▸ **PROVIDED TEXT**
....
The killing began right away. Not the killing of Vietnamese. The killing of Americans. Five died in the first few minutes. The hills were a concert of screams and explosions. Hiding behind a termite hill, Moore thought of another man who’d led the 7th Cavalry: George Armstrong Custer. Moore promised himself that he wouldn’t let this battle — Ia Drang — repeat the sorry history of Little Bighorn.

If you have seen the Mel Gibson movie, you know that "We Were Soldiers Once…and Young" is the story of how close Moore and his men came to being slaughtered like Custer’s troops. The numbers are spine-chilling: In four days of fighting — with the enemy sometimes as close as 75 feet to the American line — 234 Americans died. In the book’s remarkable minute-by-minute account, you get to meet these men. And more: You watch each soldier die. And you get to grieve for every single one.
....
▸ **RECORDS**
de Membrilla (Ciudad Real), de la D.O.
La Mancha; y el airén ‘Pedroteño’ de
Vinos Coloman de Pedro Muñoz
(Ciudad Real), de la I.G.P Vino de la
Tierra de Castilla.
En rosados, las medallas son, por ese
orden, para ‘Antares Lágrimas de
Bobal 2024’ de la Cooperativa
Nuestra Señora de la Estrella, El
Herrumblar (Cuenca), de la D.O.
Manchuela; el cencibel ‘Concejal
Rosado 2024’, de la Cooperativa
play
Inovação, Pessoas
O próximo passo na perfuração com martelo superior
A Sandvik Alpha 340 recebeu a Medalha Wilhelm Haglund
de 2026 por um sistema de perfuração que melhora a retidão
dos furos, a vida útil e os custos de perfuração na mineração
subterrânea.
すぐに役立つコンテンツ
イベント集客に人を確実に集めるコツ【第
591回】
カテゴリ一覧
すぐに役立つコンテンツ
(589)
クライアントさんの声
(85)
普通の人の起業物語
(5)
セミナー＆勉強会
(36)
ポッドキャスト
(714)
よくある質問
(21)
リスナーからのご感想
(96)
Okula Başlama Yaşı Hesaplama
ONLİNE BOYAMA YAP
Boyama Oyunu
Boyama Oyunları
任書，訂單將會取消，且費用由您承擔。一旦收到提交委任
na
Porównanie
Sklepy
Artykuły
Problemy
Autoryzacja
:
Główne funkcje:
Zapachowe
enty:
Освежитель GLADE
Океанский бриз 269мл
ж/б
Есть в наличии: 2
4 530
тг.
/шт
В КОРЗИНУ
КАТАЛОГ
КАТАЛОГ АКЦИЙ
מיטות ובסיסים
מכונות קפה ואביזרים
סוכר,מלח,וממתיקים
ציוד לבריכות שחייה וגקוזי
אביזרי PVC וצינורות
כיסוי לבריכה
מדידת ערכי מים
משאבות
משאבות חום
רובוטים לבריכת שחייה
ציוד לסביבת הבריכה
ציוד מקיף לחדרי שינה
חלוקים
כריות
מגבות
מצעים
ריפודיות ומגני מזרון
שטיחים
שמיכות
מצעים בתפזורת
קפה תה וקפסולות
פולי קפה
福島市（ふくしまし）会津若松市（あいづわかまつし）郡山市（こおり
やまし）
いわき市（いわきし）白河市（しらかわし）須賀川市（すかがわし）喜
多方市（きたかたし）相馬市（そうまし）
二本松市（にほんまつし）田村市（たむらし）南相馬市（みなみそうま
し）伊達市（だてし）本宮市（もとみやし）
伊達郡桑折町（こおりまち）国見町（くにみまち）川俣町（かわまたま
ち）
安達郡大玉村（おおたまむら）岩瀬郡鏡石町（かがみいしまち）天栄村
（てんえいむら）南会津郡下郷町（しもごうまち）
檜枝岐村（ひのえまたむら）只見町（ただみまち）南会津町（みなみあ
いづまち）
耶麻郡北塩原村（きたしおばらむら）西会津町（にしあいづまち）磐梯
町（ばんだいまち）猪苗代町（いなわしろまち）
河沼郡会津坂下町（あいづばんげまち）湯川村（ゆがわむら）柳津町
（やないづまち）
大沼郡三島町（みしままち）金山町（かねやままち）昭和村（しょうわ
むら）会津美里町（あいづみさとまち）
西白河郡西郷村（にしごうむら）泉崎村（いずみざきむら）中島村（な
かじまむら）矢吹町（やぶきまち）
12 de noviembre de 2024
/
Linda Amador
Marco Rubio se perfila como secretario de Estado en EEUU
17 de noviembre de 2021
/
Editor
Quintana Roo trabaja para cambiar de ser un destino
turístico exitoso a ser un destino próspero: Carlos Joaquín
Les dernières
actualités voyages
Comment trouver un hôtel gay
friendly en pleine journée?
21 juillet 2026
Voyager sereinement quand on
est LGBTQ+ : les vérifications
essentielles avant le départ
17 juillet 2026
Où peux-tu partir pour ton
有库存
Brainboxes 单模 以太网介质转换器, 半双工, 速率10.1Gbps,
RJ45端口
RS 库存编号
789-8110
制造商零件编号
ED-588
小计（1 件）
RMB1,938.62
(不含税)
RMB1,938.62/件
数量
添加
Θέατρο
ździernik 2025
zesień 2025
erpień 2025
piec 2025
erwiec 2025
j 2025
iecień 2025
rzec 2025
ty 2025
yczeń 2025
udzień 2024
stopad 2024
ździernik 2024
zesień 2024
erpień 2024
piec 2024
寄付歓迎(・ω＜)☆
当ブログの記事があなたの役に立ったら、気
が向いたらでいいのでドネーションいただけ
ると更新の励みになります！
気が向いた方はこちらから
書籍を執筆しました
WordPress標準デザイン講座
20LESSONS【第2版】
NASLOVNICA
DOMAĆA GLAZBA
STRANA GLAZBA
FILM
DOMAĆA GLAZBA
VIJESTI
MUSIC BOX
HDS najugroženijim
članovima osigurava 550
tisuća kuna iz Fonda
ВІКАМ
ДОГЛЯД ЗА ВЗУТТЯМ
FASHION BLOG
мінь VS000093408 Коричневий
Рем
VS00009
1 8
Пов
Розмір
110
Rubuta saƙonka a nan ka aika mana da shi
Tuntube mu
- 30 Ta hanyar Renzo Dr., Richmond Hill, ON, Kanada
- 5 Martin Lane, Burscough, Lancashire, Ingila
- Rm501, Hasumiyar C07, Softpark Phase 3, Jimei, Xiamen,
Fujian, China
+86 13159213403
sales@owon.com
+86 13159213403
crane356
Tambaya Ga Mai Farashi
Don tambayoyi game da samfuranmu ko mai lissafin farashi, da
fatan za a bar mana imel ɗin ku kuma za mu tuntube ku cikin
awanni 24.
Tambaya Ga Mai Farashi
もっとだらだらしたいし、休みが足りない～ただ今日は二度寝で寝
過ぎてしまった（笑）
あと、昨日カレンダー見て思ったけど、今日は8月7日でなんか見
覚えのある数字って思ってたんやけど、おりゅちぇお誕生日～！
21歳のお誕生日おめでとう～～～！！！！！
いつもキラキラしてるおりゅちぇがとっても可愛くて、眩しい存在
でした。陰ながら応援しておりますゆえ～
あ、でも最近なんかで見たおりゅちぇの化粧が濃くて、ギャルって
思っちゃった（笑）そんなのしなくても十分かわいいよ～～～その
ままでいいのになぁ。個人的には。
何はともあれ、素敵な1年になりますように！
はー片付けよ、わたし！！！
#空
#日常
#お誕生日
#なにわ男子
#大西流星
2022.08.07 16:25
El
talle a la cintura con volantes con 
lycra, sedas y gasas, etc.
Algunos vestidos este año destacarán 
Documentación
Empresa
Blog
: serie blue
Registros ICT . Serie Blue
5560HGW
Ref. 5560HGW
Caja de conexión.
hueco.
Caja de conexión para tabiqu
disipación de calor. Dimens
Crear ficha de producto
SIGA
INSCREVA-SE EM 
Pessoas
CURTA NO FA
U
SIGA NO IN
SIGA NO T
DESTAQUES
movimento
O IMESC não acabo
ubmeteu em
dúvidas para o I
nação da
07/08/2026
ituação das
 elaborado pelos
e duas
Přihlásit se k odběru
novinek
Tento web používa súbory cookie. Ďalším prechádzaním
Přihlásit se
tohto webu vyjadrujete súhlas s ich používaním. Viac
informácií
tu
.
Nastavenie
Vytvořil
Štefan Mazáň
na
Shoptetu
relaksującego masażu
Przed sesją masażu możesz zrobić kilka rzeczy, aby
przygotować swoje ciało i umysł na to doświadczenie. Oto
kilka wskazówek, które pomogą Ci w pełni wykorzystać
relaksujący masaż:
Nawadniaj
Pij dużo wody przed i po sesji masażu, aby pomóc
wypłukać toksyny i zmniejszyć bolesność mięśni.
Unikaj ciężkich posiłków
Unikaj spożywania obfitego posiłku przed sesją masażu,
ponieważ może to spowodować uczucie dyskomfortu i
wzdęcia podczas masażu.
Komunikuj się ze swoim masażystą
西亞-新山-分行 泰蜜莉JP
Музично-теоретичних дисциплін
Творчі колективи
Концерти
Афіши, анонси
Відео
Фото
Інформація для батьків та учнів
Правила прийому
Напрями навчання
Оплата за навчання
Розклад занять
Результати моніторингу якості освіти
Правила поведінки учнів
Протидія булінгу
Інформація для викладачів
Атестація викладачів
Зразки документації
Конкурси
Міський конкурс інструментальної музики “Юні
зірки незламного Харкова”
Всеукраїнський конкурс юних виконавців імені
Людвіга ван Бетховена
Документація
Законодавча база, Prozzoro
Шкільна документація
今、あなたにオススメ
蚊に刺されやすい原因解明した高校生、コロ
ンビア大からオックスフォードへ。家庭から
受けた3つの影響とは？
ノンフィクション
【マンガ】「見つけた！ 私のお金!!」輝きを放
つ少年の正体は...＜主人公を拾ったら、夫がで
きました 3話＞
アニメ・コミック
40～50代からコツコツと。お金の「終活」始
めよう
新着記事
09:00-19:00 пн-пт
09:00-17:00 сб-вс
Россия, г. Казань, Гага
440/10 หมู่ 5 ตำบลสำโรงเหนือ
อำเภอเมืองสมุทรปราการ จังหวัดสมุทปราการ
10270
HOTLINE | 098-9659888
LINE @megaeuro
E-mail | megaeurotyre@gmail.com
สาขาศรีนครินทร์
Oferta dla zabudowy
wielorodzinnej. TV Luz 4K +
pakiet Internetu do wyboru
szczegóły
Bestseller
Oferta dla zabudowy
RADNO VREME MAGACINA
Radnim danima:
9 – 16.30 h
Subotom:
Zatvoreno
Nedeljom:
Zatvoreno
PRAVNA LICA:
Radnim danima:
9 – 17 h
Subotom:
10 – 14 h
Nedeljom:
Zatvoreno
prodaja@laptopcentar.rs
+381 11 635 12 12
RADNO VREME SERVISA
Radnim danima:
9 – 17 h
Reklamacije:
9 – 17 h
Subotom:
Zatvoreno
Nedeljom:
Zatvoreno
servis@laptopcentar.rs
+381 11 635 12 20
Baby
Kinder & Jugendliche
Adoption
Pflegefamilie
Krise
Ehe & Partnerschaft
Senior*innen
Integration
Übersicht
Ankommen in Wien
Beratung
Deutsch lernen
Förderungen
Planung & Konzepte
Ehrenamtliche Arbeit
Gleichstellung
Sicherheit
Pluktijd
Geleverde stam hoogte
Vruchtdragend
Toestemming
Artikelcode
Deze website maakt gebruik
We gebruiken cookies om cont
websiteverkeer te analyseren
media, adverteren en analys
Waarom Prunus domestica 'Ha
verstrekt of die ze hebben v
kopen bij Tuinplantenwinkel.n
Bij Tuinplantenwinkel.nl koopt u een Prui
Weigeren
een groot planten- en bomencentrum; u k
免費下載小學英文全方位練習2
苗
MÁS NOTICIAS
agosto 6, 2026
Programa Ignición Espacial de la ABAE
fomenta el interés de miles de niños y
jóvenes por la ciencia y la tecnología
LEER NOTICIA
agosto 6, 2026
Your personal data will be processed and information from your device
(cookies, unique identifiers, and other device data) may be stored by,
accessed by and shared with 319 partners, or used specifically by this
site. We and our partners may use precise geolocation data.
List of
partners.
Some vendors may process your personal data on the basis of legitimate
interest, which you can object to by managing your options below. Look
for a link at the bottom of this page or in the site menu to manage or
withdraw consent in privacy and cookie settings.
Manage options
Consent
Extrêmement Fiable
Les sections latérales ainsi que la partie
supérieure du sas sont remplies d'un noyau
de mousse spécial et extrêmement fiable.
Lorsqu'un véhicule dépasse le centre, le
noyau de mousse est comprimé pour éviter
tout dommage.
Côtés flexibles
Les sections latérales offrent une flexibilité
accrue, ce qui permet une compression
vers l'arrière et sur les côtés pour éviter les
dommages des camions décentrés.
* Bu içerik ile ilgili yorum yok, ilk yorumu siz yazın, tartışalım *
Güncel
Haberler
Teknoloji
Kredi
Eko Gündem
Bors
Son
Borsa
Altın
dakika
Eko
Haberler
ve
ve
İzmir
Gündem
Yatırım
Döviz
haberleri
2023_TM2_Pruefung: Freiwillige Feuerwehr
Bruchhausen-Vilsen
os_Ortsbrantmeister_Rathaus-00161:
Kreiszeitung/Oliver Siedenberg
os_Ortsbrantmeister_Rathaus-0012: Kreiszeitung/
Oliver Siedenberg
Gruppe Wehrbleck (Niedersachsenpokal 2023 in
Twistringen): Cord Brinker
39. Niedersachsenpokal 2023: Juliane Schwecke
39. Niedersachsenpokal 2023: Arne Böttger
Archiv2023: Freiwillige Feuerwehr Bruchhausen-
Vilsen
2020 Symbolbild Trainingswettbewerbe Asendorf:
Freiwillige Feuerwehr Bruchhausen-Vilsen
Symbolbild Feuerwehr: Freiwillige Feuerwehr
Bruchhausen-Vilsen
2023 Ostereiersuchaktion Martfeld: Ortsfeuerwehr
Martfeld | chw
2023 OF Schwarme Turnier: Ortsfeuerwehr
....
▸ **STUDY QUESTIONS**
a. In the Ia Drang passage, please swap "spine-chilling" for "harrowing" and give the part that begins at the words "If you have" and stops after "every single one.".
b. Output the listing's lines as a JSON list of strings, one string per line and no blank lines. Begin at the first line of the listing and stop after the line that contains "町（ばんだいまち）猪苗代町（いなわしろまち）", including both ends.

▸ **SOLUTIONS IN ORDER**
a.
If you have seen the Mel Gibson movie, you know that "We Were Soldiers Once…and Young" is the story of how close Moore and his men came to being slaughtered like Custer’s troops. The numbers are harrowing: In four days of fighting — with the enemy sometimes as close as 75 feet to the American line — 234 Americans died. In the book’s remarkable minute-by-minute account, you get to meet these men. And more: You watch each soldier die. And you get to grieve for every single one.

b.
[
  "de Membrilla (Ciudad Real), de la D.O.",
  "La Mancha; y el airén ‘Pedroteño’ de",
  "Vinos Coloman de Pedro Muñoz",
  "(Ciudad Real), de la I.G.P Vino de la",
  "Tierra de Castilla.",
  "En rosados, las medallas son, por ese",
  "orden, para ‘Antares Lágrimas de",
  "Bobal 2024’ de la Cooperativa",
  "Nuestra Señora de la Estrella, El",
  "Herrumblar (Cuenca), de la D.O.",
  "Manchuela; el cencibel ‘Concejal",
  "Rosado 2024’, de la Cooperativa",
  "play",
  "Inovação, Pessoas",
  "O próximo passo na perfuração com martelo superior",
  "A Sandvik Alpha 340 recebeu a Medalha Wilhelm Haglund",
  "de 2026 por um sistema de perfuração que melhora a retidão",
  "dos furos, a vida útil e os custos de perfuração na mineração",
  "subterrânea.",
  "すぐに役立つコンテンツ",
  "イベント集客に人を確実に集めるコツ【第",
  "591回】",
  "カテゴリ一覧",
  "すぐに役立つコンテンツ",
  "(589)",
  "クライアントさんの声",
  "(85)",
  "普通の人の起業物語",
  "(5)",
  "セミナー＆勉強会",
  "(36)",
  "ポッドキャスト",
  "(714)",
  "よくある質問",
  "(21)",
  "リスナーからのご感想",
  "(96)",
  "Okula Başlama Yaşı Hesaplama",
  "ONLİNE BOYAMA YAP",
  "Boyama Oyunu",
  "Boyama Oyunları",
  "任書，訂單將會取消，且費用由您承擔。一旦收到提交委任",
  "na",
  "Porównanie",
  "Sklepy",
  "Artykuły",
  "Problemy",
  "Autoryzacja",
  ":",
  "Główne funkcje:",
  "Zapachowe",
  "enty:",
  "Освежитель GLADE",
  "Океанский бриз 269мл",
  "ж/б",
  "Есть в наличии: 2",
  "4 530",
  "тг.",
  "/шт",
  "В КОРЗИНУ",
  "КАТАЛОГ",
  "КАТАЛОГ АКЦИЙ",
  "מיטות ובסיסים",
  "מכונות קפה ואביזרים",
  "סוכר,מלח,וממתיקים",
  "ציוד לבריכות שחייה וגקוזי",
  "אביזרי PVC וצינורות",
  "כיסוי לבריכה",
  "מדידת ערכי מים",
  "משאבות",
  "משאבות חום",
  "רובוטים לבריכת שחייה",
  "ציוד לסביבת הבריכה",
  "ציוד מקיף לחדרי שינה",
  "חלוקים",
  "כריות",
  "מגבות",
  "מצעים",
  "ריפודיות ומגני מזרון",
  "שטיחים",
  "שמיכות",
  "מצעים בתפזורת",
  "קפה תה וקפסולות",
  "פולי קפה",
  "福島市（ふくしまし）会津若松市（あいづわかまつし）郡山市（こおり",
  "やまし）",
  "いわき市（いわきし）白河市（しらかわし）須賀川市（すかがわし）喜",
  "多方市（きたかたし）相馬市（そうまし）",
  "二本松市（にほんまつし）田村市（たむらし）南相馬市（みなみそうま",
  "し）伊達市（だてし）本宮市（もとみやし）",
  "伊達郡桑折町（こおりまち）国見町（くにみまち）川俣町（かわまたま",
  "ち）",
  "安達郡大玉村（おおたまむら）岩瀬郡鏡石町（かがみいしまち）天栄村",
  "（てんえいむら）南会津郡下郷町（しもごうまち）",
  "檜枝岐村（ひのえまたむら）只見町（ただみまち）南会津町（みなみあ",
  "いづまち）",
  "耶麻郡北塩原村（きたしおばらむら）西会津町（にしあいづまち）磐梯",
  "町（ばんだいまち）猪苗代町（いなわしろまち）"
]